Listed entries =

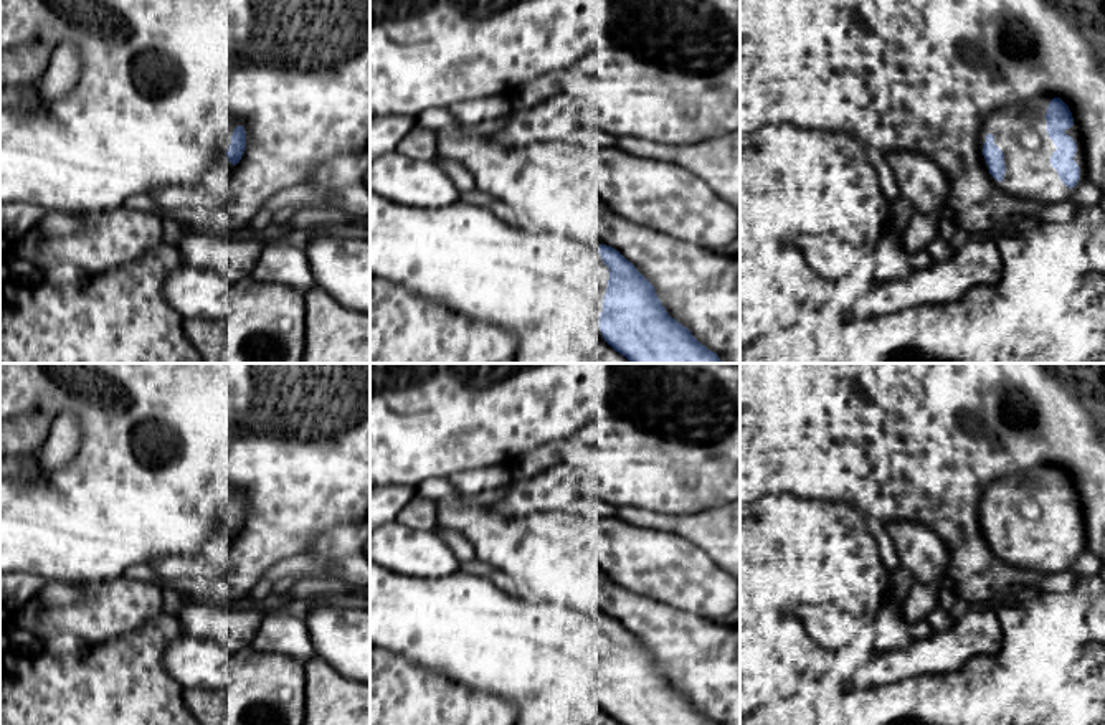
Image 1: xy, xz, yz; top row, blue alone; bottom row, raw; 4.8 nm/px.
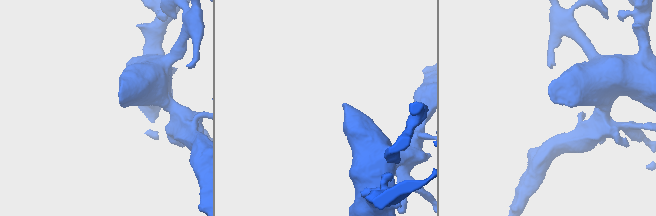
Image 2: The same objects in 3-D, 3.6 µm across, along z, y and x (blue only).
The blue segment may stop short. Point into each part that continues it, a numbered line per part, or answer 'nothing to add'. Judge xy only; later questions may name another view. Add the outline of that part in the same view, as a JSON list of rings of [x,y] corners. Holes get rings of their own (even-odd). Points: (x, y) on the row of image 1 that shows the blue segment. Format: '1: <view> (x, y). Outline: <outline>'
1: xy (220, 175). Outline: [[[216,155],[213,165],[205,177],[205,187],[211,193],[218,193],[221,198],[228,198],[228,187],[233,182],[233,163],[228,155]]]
...
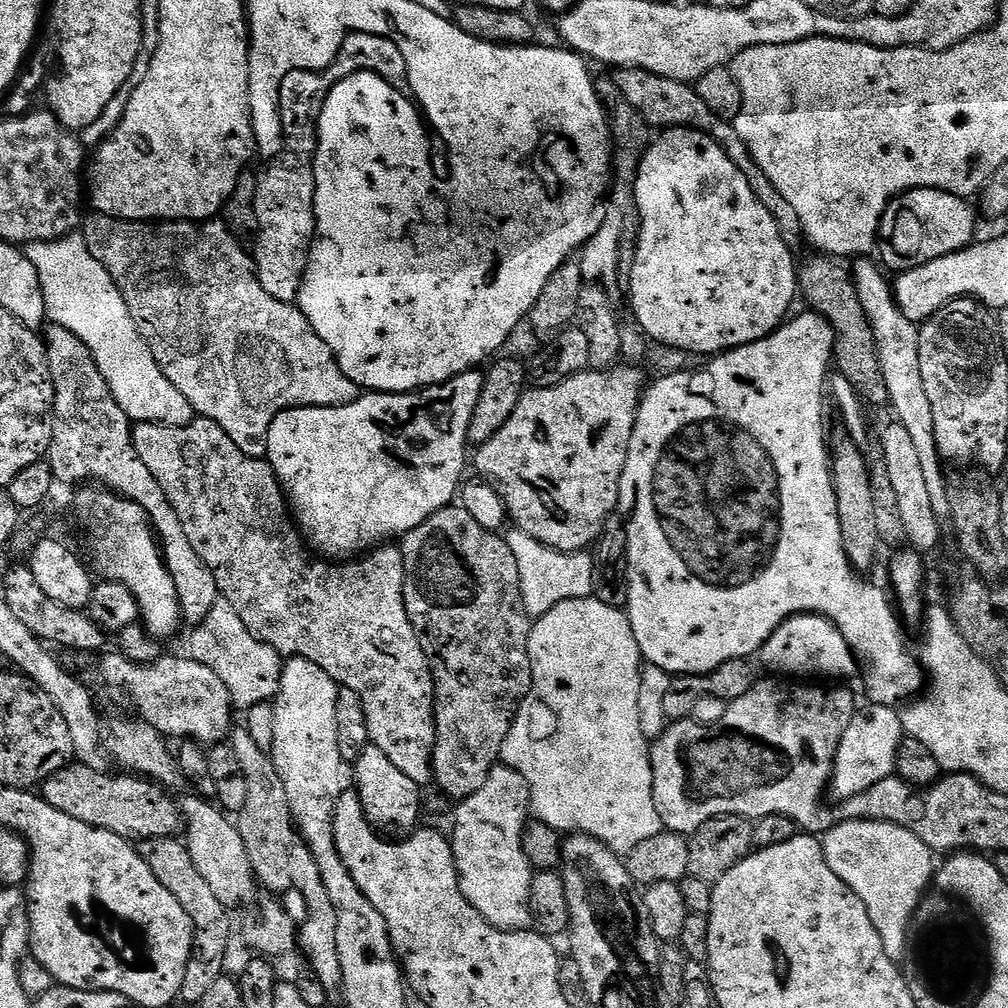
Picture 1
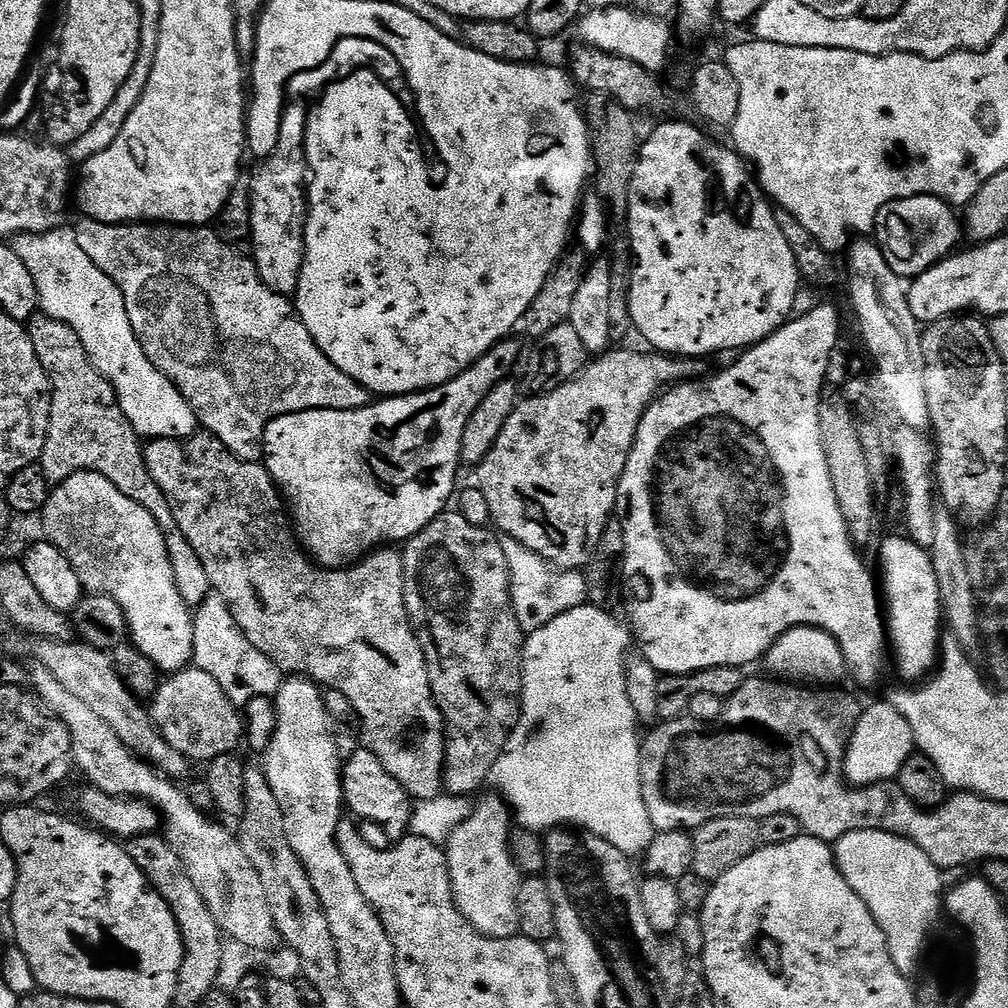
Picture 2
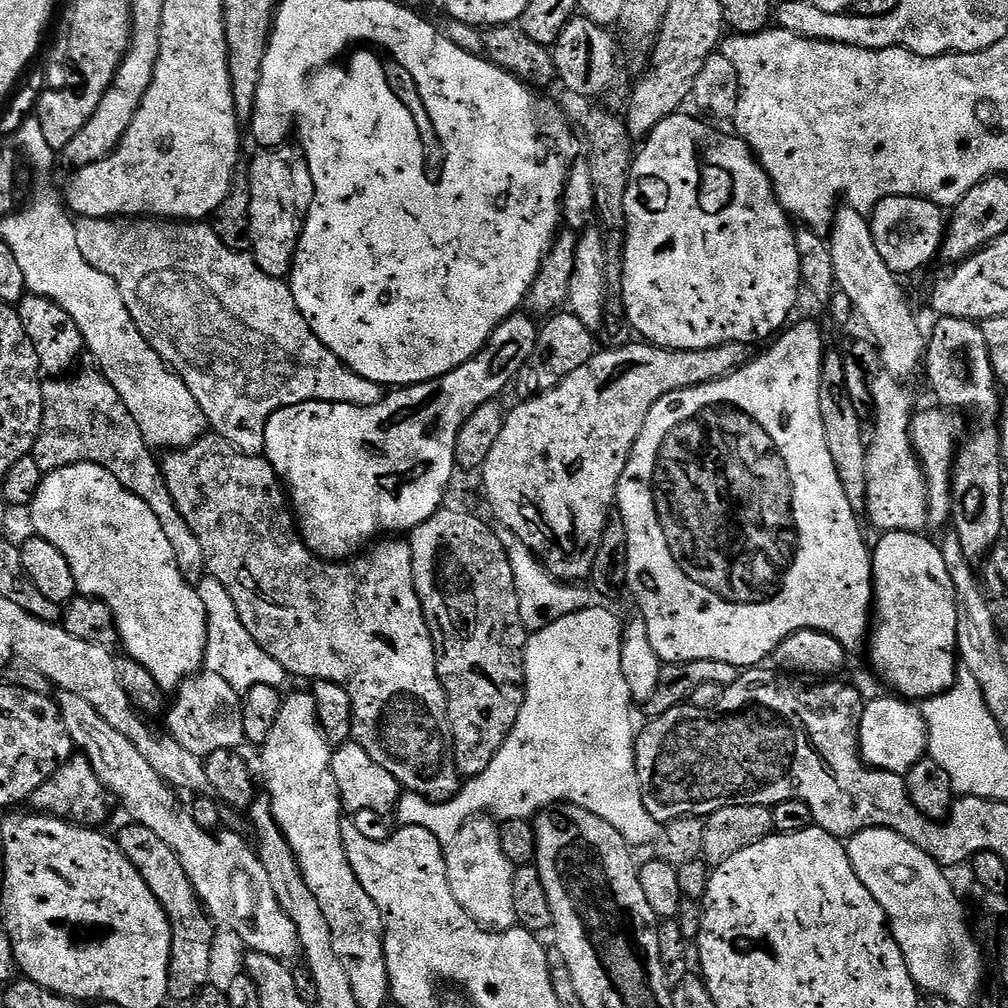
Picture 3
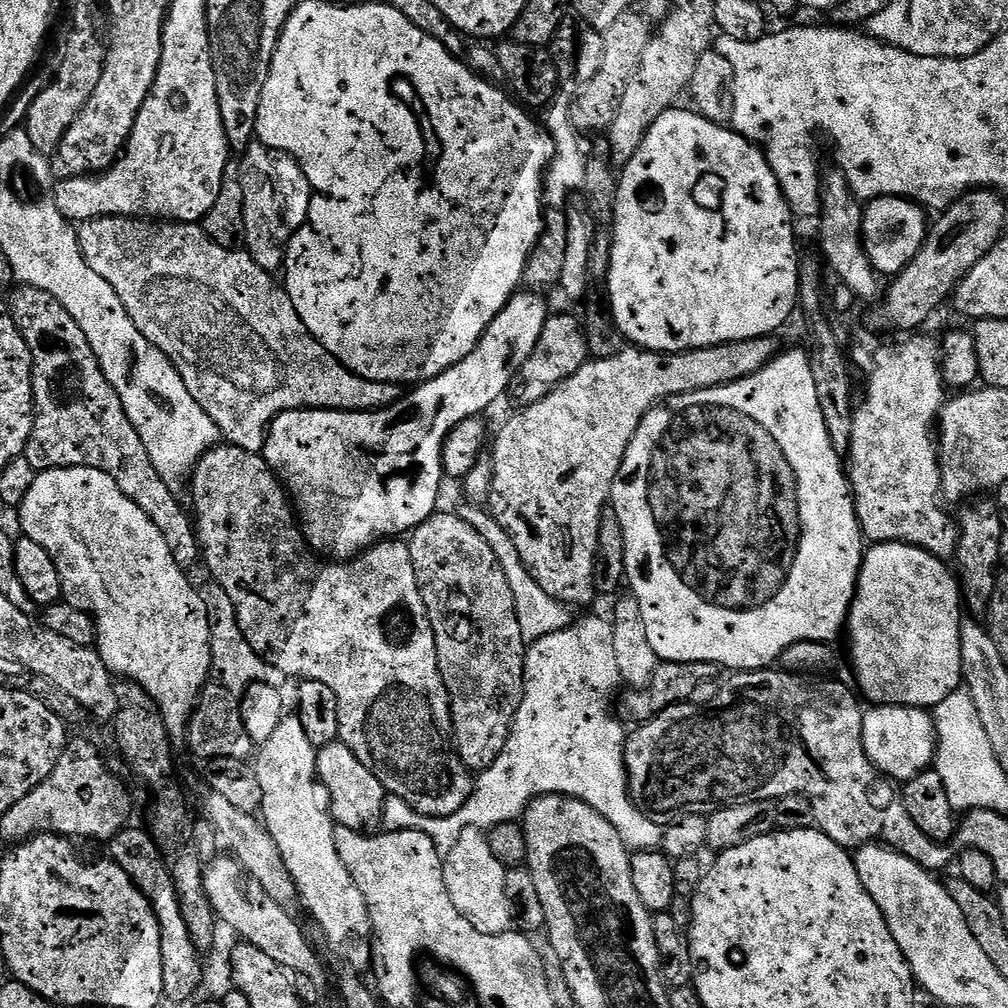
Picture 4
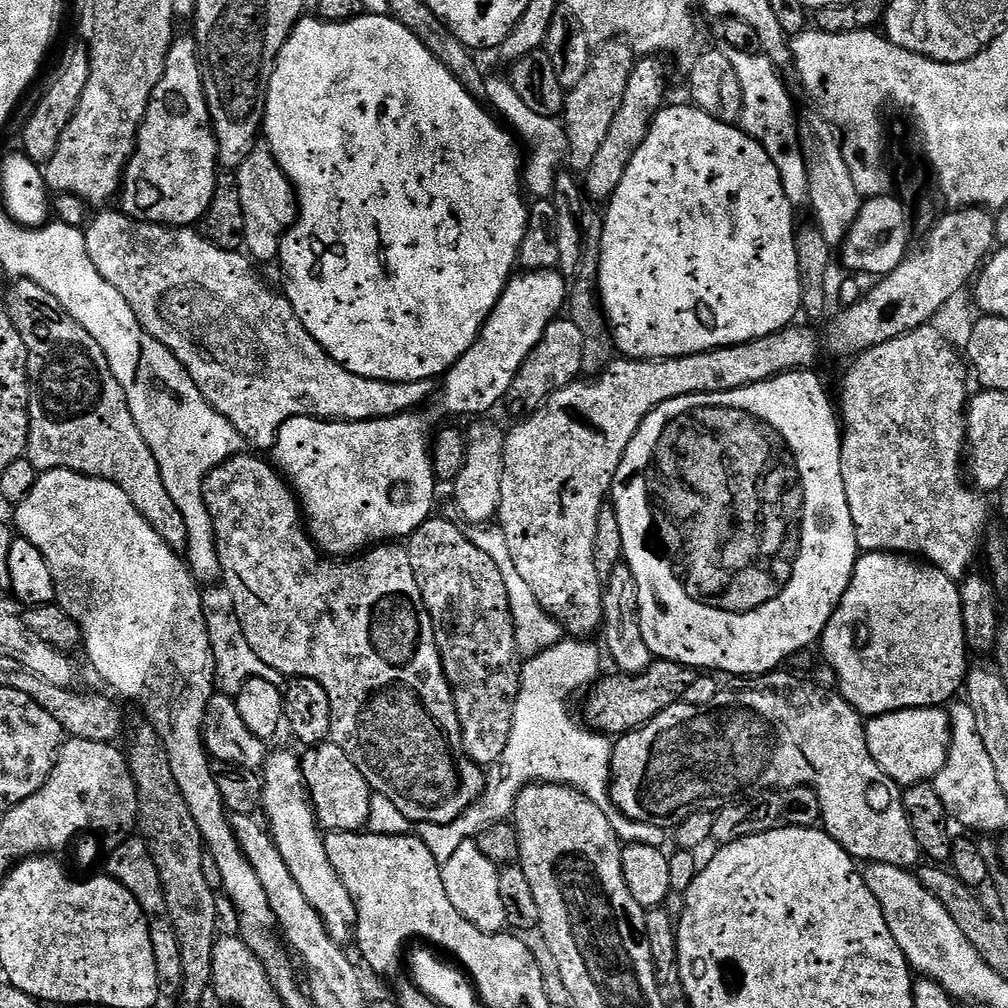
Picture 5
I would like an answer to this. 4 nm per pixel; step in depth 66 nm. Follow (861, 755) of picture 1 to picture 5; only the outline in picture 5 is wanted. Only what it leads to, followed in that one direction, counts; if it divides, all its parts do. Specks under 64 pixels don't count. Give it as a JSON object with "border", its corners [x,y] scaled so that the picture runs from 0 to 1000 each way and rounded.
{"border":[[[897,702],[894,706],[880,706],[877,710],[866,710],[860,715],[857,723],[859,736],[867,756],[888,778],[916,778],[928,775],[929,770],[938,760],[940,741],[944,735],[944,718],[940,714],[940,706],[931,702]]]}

What to work on =
From the records above, copy only the lines running from the line holding "Image 1: xy, xz, yz;" through the line holding "Image 2: The", with no pictures.

Worked solution =
Image 1: xy, xz, yz; top row, blue alone; bottom row, raw; 4.8 nm/px.
Image 2: The same objects in 3-D, 3.6 µm across, along z, y and x (blue only).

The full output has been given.